EURO-Fieber Aufwärmen der Superstars

Mit dem Duell Portugal gegen Griechenland startet heute die EM - Fußball-Europa darf sich auf eine hochklassige und spannende Endrunde freuen. Rudis Jungs fiebern dem Erzrivalen Holland entgegen.

Wenn am Sonnabend um 18.00 Uhr im Estádio do Dragao in Porto das Eröffnungsspiel zwischen Gastgeber Portugal und Griechenland angepfiffen wird, darf sich Fußball-Europa auf eine stimmungsvolle und spannende EM freuen.

Die Voraussetzungen für ein hochklassiges Turnier sind gegeben: Zidane, Beckham, Figo, Raul, Ballack & Co gehen verheißungsvoll frisch ins Rennen - dem vorzeitigen Ausscheiden der Spitzenclubs Real Madrid, Manchester United oder Bayern München sei Dank. Alle Teams hatten durch den relativ späten Turnierstart auch viel Zeit zur Vorbereitung. Bei der WM war es noch zwei Wochen weniger.

Auch der portugiesische Fußballverband schuf Rahmenbedingungen, die besser nicht sein konnten. Mit einer bemerkenswerten Improvisationskunst haben die nach Fußball verrrückten Portugiesen ihr Land reif für die EM gemacht und dabei viele Skeptiker eines Besseren belehrt. Zehn schmucke Arenen - sieben neu erbaut und drei von Grund auf renoviert - stehen längst bereit. Das ist viel mehr, als für die rund zehn Millionen Einwohner in Zukunft nötig sein wird. Mit knapp einer Milliarde Euro waren sie zudem viel teurer als geplant. Doch danach fragt in diesen Tagen niemand mehr.

Die Portugiesen freuen sich auf das größte Sportfest ihrer Geschichte und setzen hohe Erwartungen in die eigene Mannschaft. Auf der von Brasiliens Trainer Felipe Scolari trainierten Elf mit ihrem Superstar Luis Figo lastet ein immenser Druck, verstärkt noch durch den Champions-League-Gewinn des FC Porto. Doch die Nationalmannschaft hat in den letzten Wochen und Monaten selten geglänzt und zählt deshalb ebenso wenig zu den Top-Favoriten wie die deutsche Mannschaft.

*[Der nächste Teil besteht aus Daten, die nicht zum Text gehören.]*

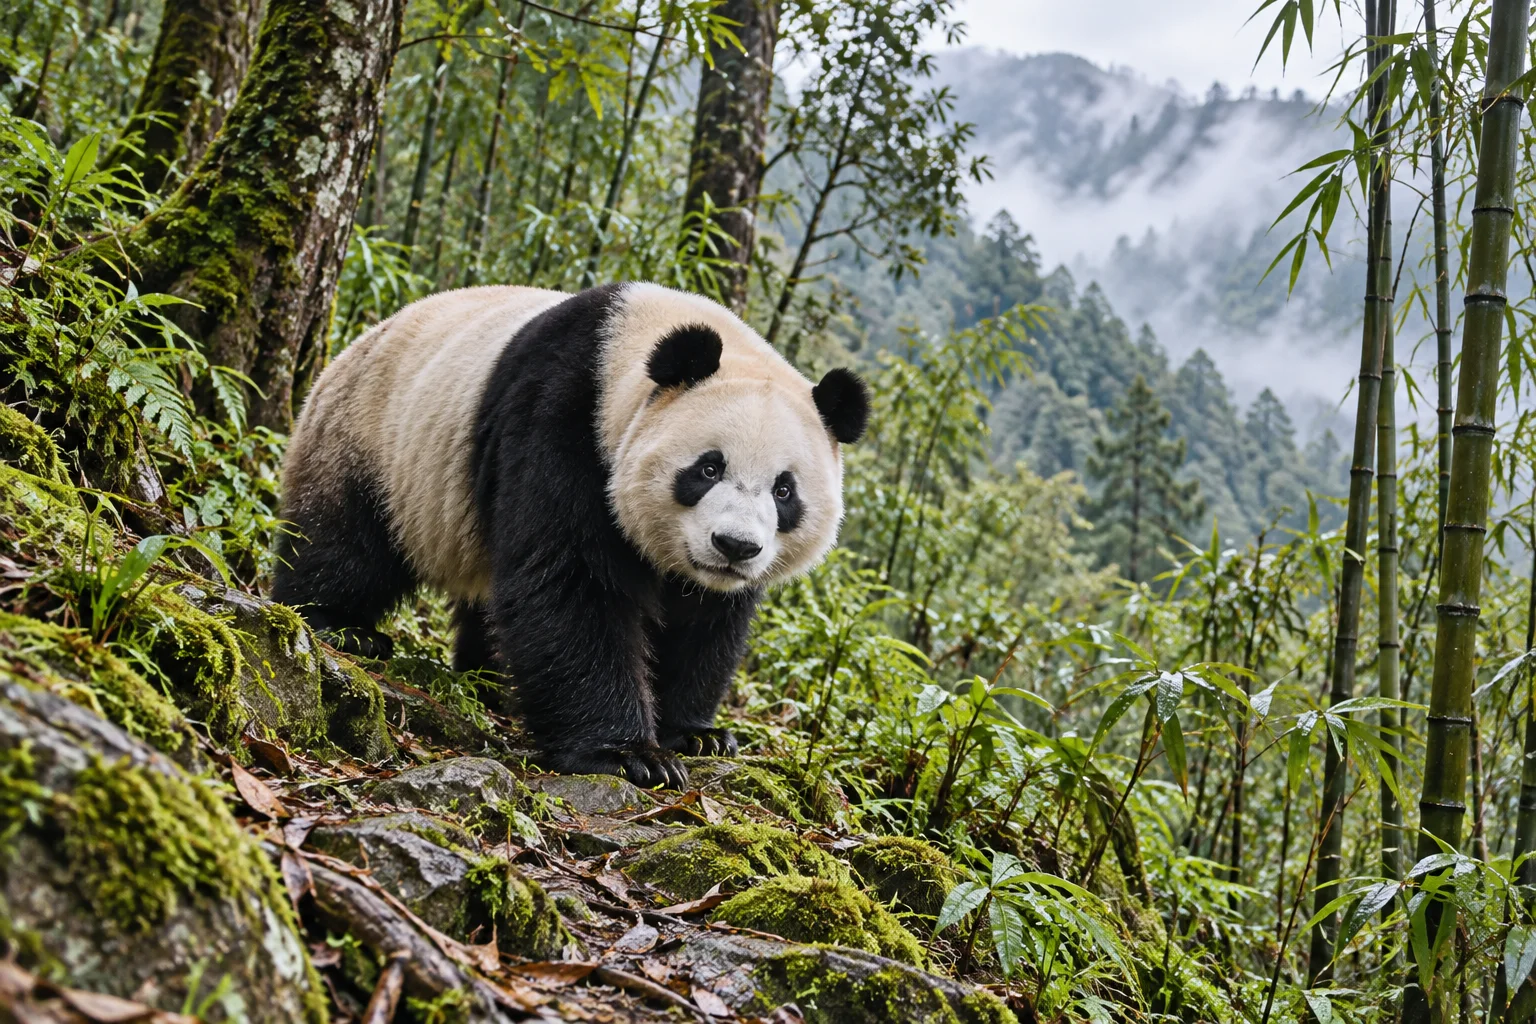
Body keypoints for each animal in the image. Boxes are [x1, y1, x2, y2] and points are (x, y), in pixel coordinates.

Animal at [273, 283, 868, 788]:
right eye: (708, 468)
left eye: (784, 490)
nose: (735, 547)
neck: (625, 348)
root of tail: (348, 348)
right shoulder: (560, 418)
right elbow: (569, 582)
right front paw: (629, 755)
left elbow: (704, 622)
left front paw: (698, 735)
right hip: (372, 442)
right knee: (345, 542)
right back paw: (340, 626)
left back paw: (489, 681)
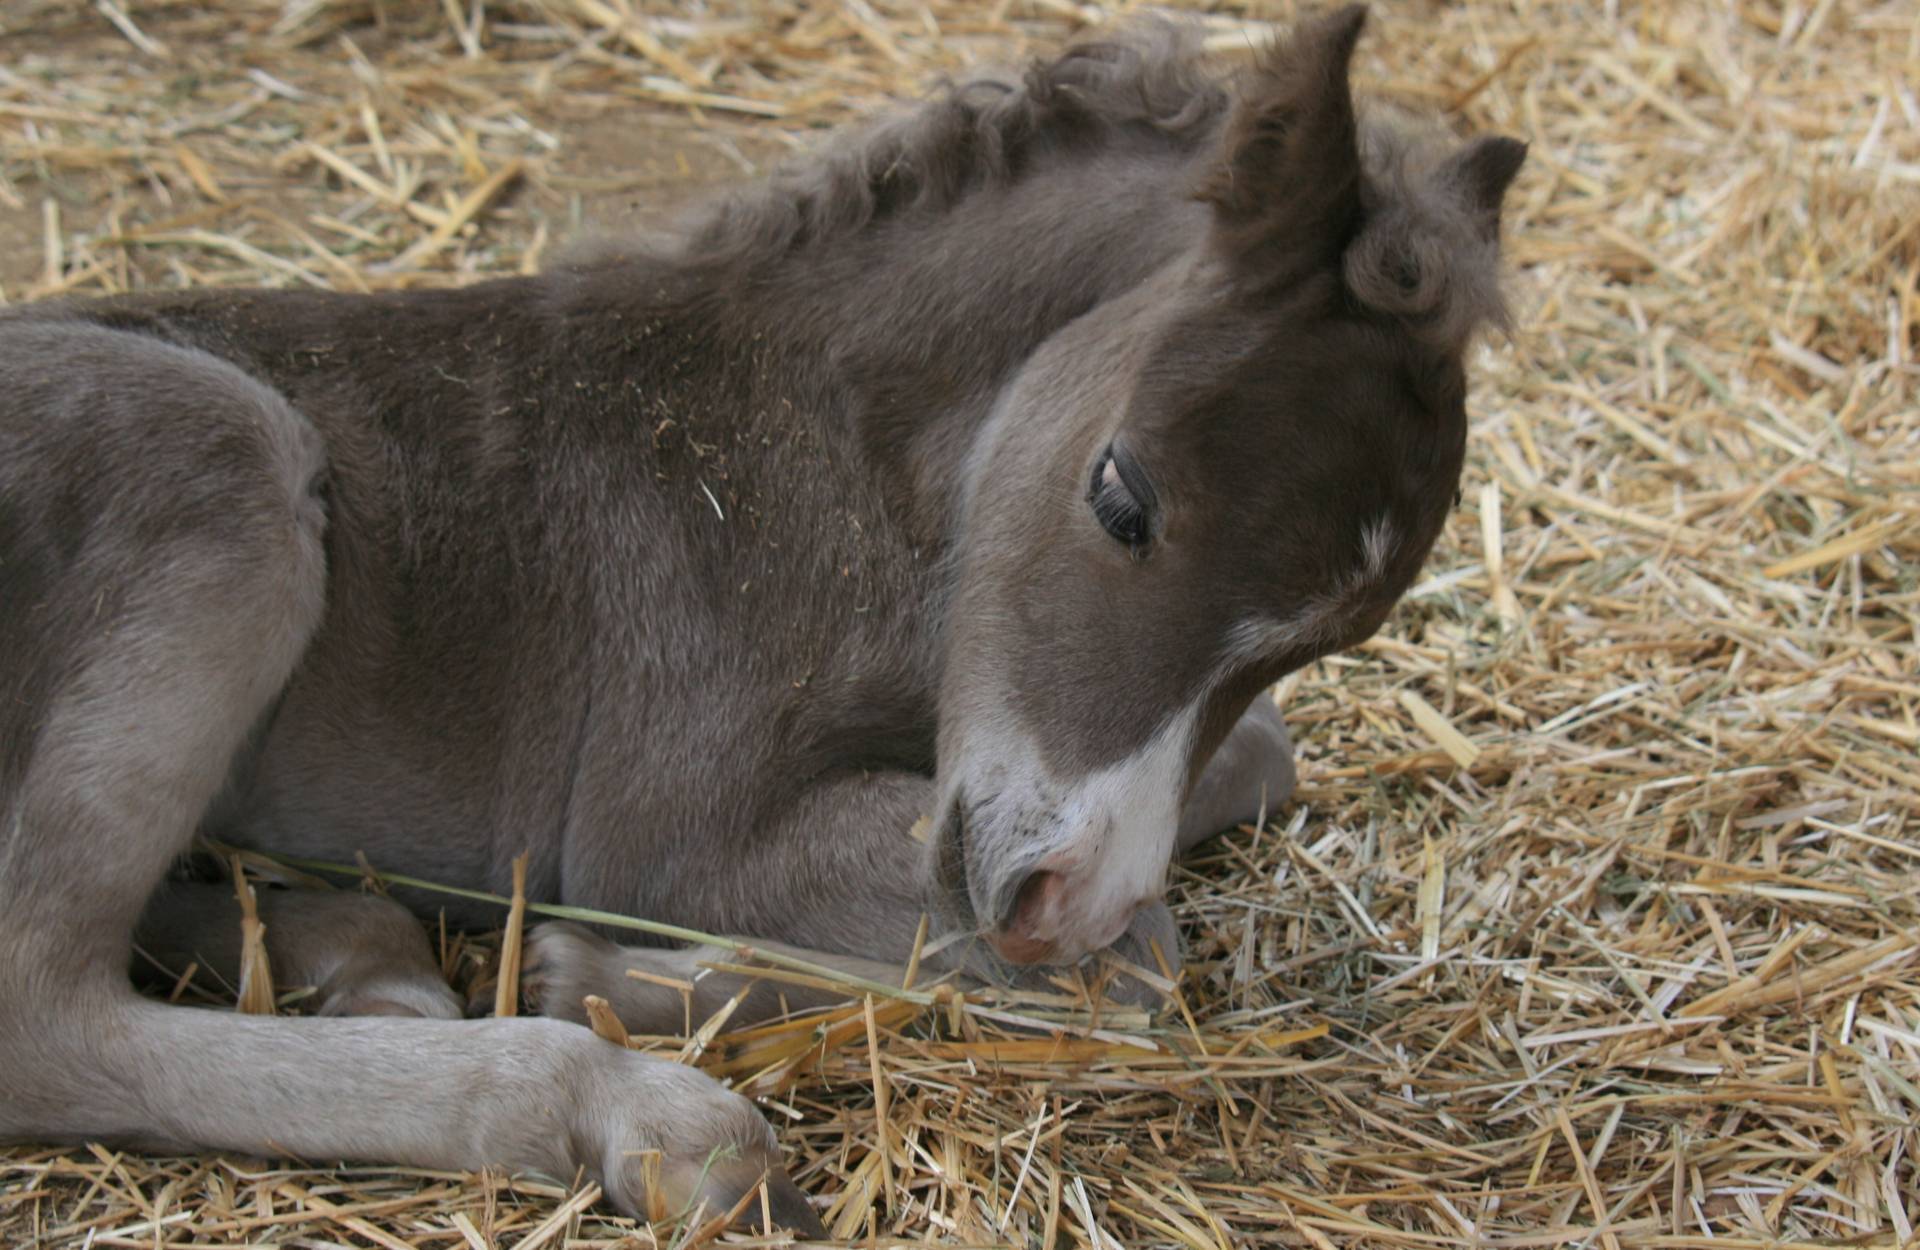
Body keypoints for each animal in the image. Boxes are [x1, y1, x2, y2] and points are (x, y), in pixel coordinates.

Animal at [3, 7, 1528, 1228]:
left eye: (1334, 636)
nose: (1053, 907)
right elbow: (1144, 960)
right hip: (219, 453)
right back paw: (641, 1115)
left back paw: (356, 953)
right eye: (1123, 494)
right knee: (40, 1006)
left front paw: (595, 967)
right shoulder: (671, 821)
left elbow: (1261, 759)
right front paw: (592, 971)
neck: (833, 444)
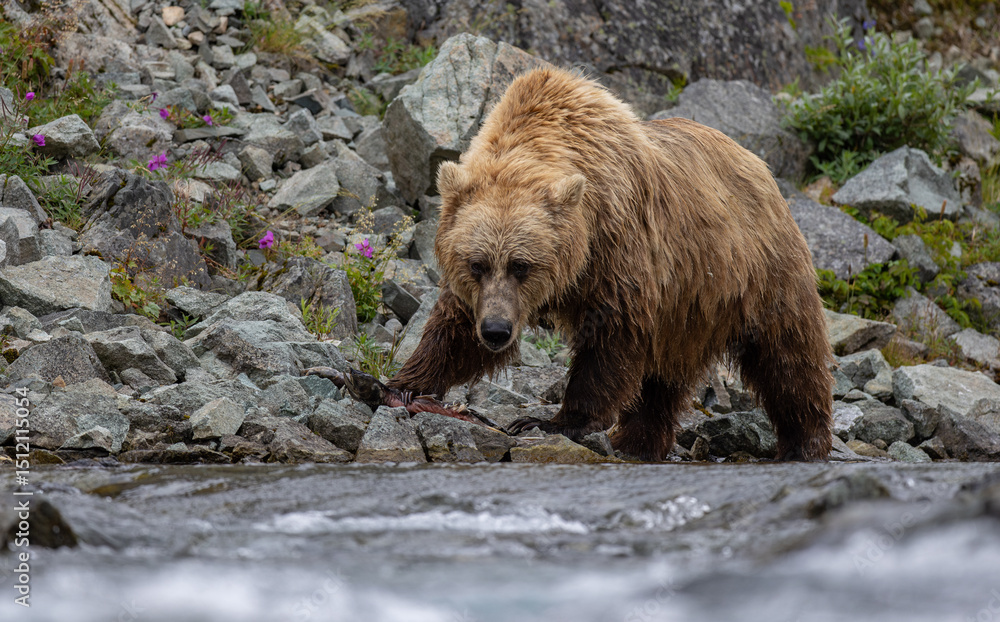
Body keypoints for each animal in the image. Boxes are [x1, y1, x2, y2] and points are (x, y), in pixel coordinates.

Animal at [387, 67, 834, 461]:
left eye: (521, 265)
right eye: (477, 264)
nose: (497, 331)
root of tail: (761, 166)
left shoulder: (617, 246)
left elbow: (611, 334)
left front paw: (552, 421)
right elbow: (454, 326)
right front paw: (404, 385)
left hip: (758, 271)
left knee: (788, 357)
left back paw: (804, 443)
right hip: (686, 307)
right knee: (663, 378)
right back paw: (638, 441)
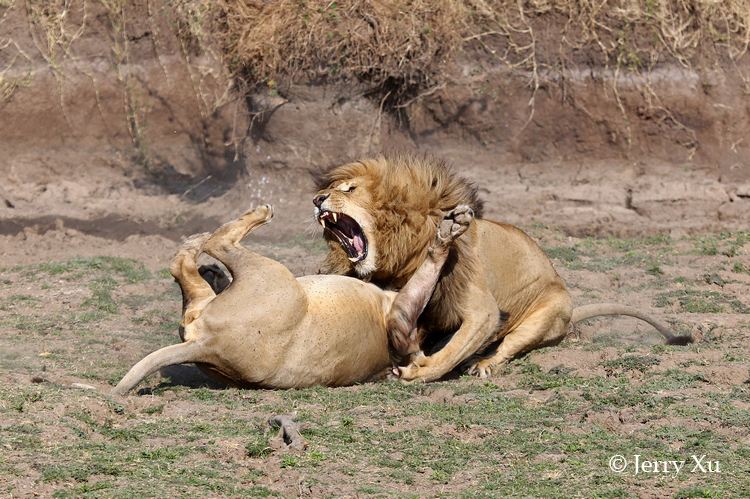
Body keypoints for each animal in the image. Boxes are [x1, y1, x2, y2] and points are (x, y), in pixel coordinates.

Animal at [112, 203, 472, 394]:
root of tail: (208, 346)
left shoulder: (399, 317)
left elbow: (428, 267)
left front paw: (447, 234)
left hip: (272, 274)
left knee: (213, 245)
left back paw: (242, 221)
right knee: (193, 261)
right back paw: (204, 252)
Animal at [312, 154, 692, 380]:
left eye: (349, 189)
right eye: (329, 189)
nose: (317, 199)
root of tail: (572, 311)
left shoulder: (482, 311)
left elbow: (452, 351)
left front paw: (423, 371)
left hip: (545, 313)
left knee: (506, 346)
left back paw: (481, 364)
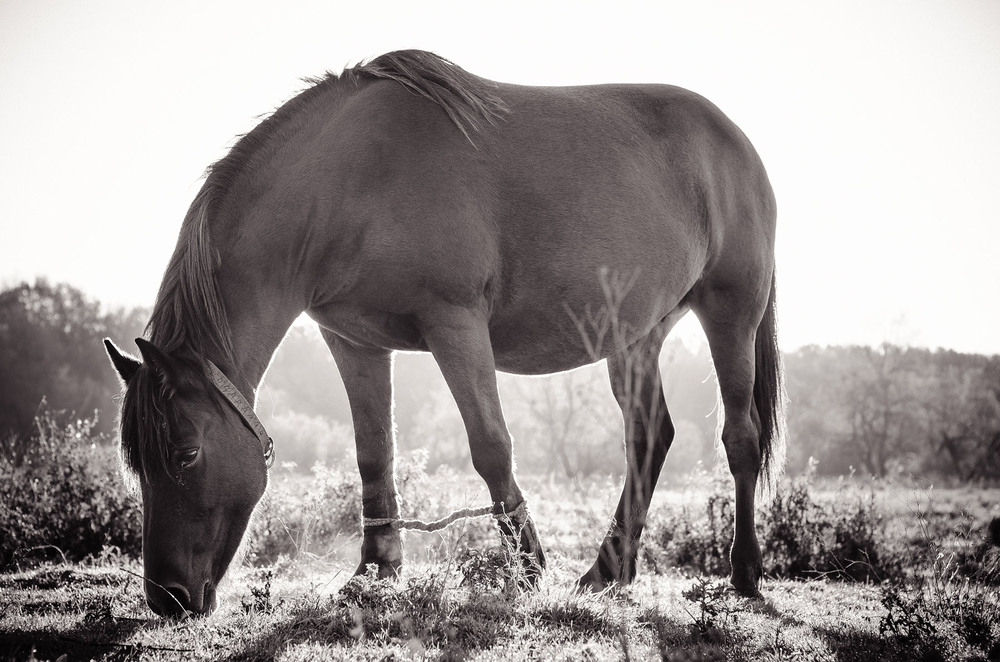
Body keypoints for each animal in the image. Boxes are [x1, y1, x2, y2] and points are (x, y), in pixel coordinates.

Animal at [105, 50, 784, 616]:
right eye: (136, 459)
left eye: (187, 453)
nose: (167, 597)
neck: (352, 177)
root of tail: (738, 145)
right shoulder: (355, 342)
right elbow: (374, 453)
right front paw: (375, 572)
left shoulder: (454, 324)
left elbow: (491, 446)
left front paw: (529, 569)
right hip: (637, 337)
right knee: (648, 436)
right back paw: (608, 570)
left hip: (730, 316)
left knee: (741, 437)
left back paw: (745, 574)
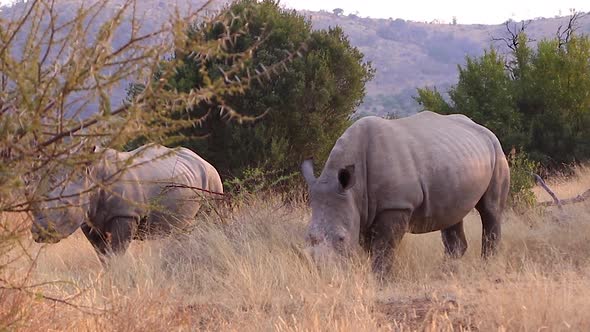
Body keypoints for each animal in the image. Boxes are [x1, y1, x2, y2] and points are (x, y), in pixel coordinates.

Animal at [30, 144, 224, 264]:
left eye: (66, 207)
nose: (39, 234)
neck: (93, 176)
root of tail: (204, 160)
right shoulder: (88, 219)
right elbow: (102, 254)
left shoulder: (125, 214)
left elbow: (116, 252)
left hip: (213, 180)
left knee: (210, 221)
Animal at [302, 111, 512, 274]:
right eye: (309, 237)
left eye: (341, 238)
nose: (323, 272)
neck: (354, 190)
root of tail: (484, 129)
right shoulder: (360, 209)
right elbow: (370, 248)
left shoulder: (396, 206)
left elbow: (383, 248)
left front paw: (381, 280)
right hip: (457, 159)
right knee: (452, 214)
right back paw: (446, 273)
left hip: (497, 152)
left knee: (490, 209)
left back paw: (486, 267)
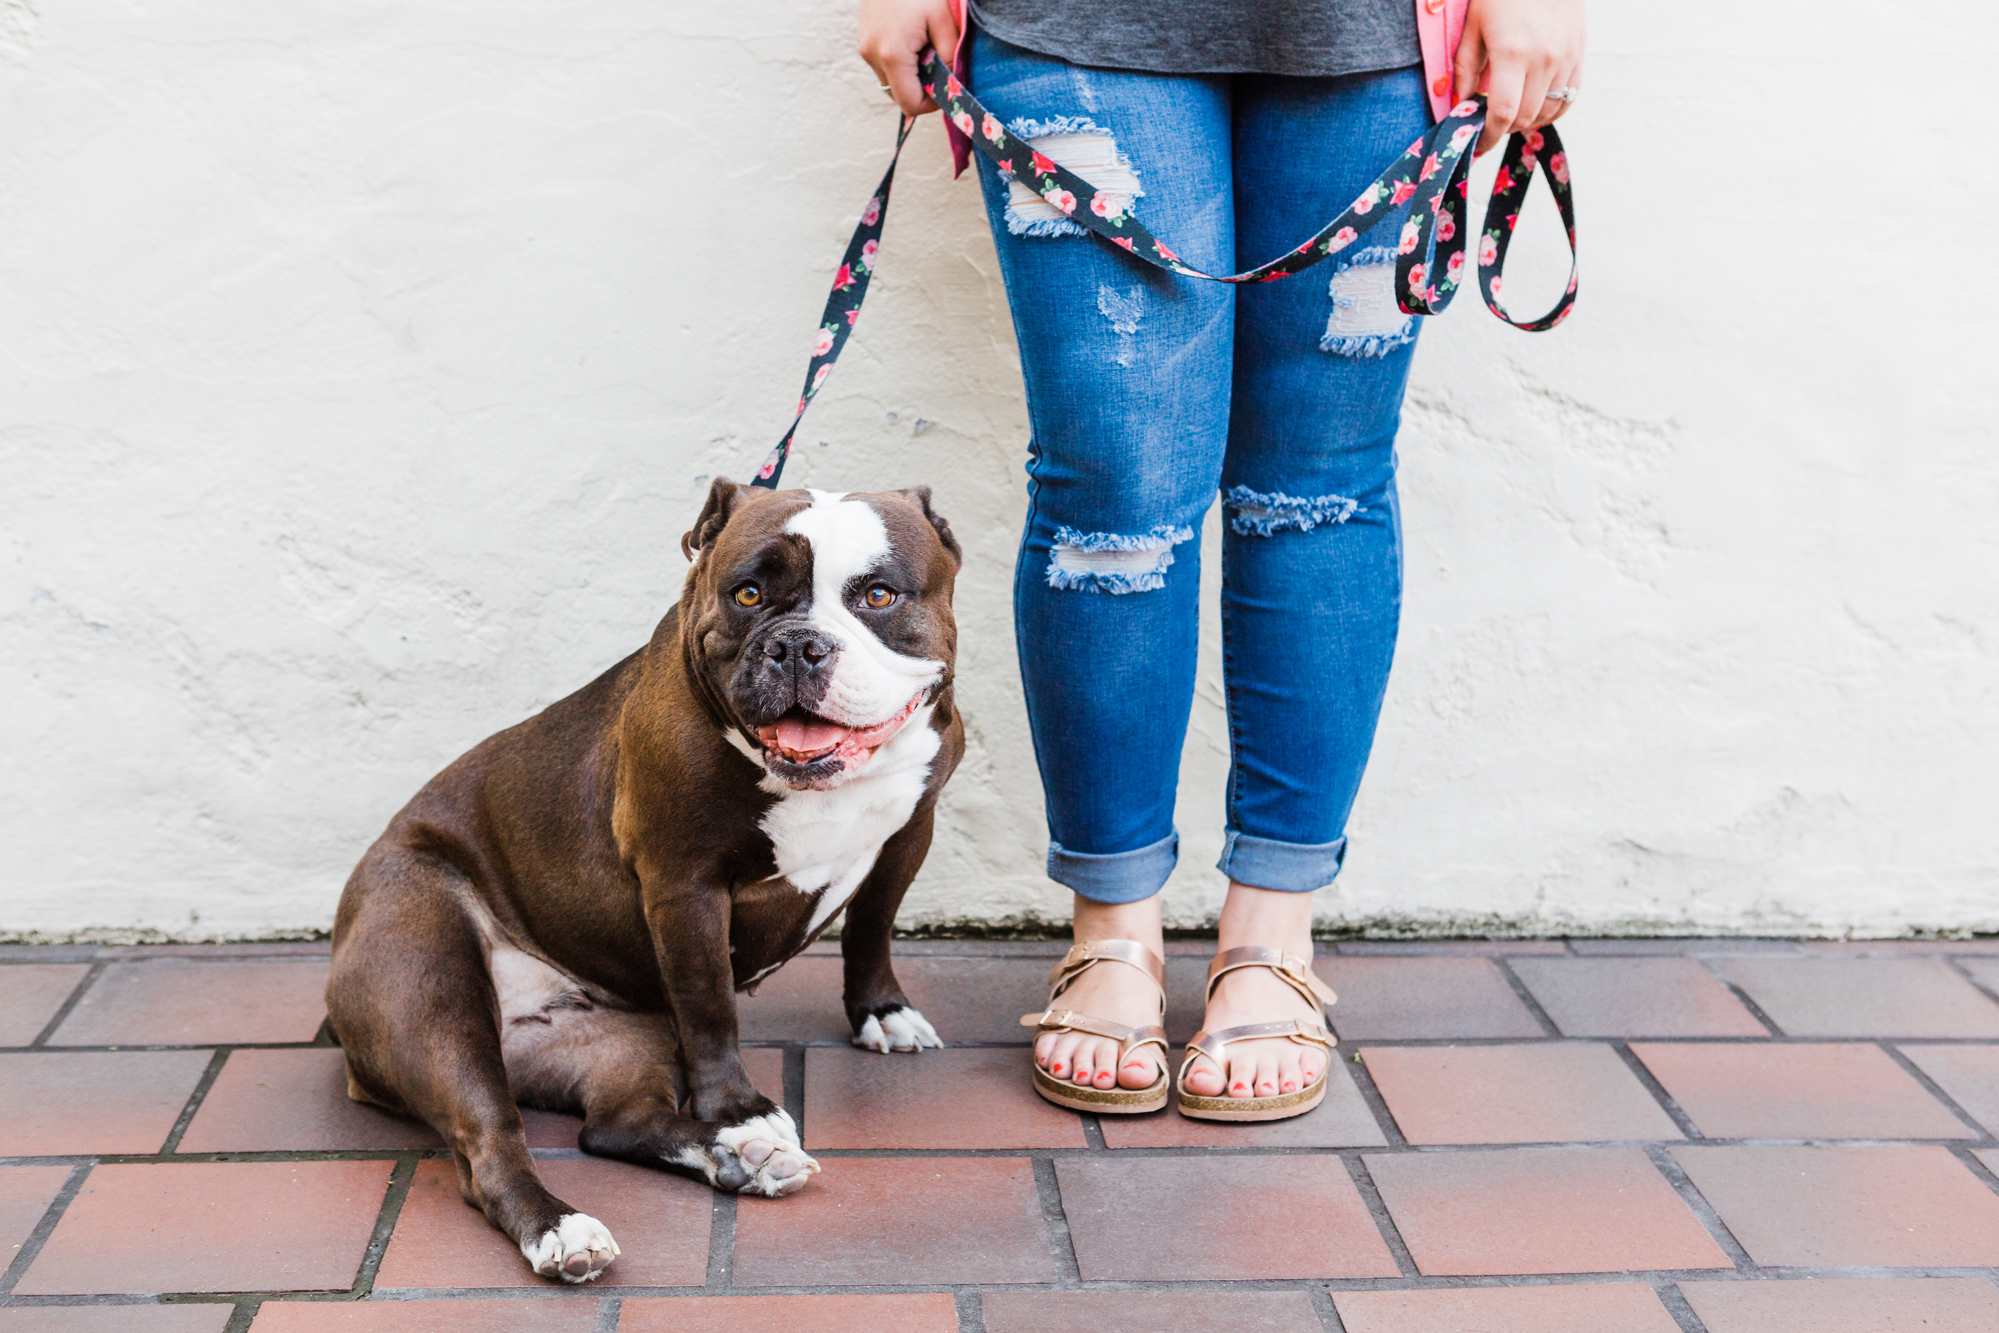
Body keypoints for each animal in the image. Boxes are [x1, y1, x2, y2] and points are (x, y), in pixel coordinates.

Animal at [327, 479, 967, 1279]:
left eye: (878, 595)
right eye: (748, 594)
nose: (795, 644)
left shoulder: (910, 829)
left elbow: (872, 927)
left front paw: (880, 1011)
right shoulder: (684, 885)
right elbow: (710, 1004)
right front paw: (739, 1106)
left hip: (624, 1040)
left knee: (613, 1125)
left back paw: (739, 1157)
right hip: (431, 993)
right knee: (488, 1150)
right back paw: (566, 1226)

Die Formation von Rudi Völler, trotz Vize-Weltmeisterschaft seit drei Jahren ohne Sieg gegen eine Top-Mannschaft und zuletzt sogar von Rumänien (1:5) und Ungarn (0:2) düpiert, hat international nicht mehr viel Kredit. Die eigene Bevölkerung, angefangen von Bundeskanzler Gerhard Schröder bis zu Formel 1-Star Michael Schumacher hofft allerdings unverdrossen an den Mythos der deutschen Turniermannschaft, die im Ernstfall die typisch deutschen Tugenden wie Einsatz, Kampfgeist, Laufbereitschaft abruft und damit die spielerischen Defizite überdeckt.

Seit Ankunft der deutschen Mannschaft im portugiesischen Urlaubsort Almancil grübelt Rudi Völler über die EM-Formation, die im Auftaktsklassiker die Holländer in die Knie zwingen soll. Gegen das spielstrake "Oranje"-Team hat sich der Teamchef nun doch für die zuletzt stark kritisierte Variante Viererkette entschieden. Auch der umstrittene Abwehrchef Nowotny bleibt weiter Völlers erste Wahl.

Auch wenn die spielerischen Defizite der deutschen Mannschaft keiner bestreitet, der Teamchef demonstriert weiter unerschüttert Selbstvertrauen: "Wir haben eine Mannschaft, die man erst einmal schlagen muss bei der EM", sagte Völler kämpferisch: "Da werden sich viele noch umschauen."

Und Oliver Kahn hält weiter selbst den EM-Sieg für erreichbar. "Wenn wir es schaffen, als Einheit aufzutreten, und jeder über die 100-Prozent-Grenze gehen will, ist alles möglich."

Im Finale aber erwartet die Fachwelt am 4. Juli nicht Deutschland, sondern die erneute Krönung Frankreichs. Die "Equipe tricolore", die vor vier Jahren in Rotterdam durch ein Golden Goal von David Trezeguet triumphierte, geht nach einer Serie von 18 Spielen ohne Niederlage mit immensem Selbstvertrauen ins Turnier. Das war allerdings vor zwei Jahren nicht anders - und trotzdem flogen die Franzosen nach einer blamablen WM-Vorrunde wieder nach Hause.

Alles scheint möglich. In wenigen Stunden sind wir schlauer, wenn der Ball rollt.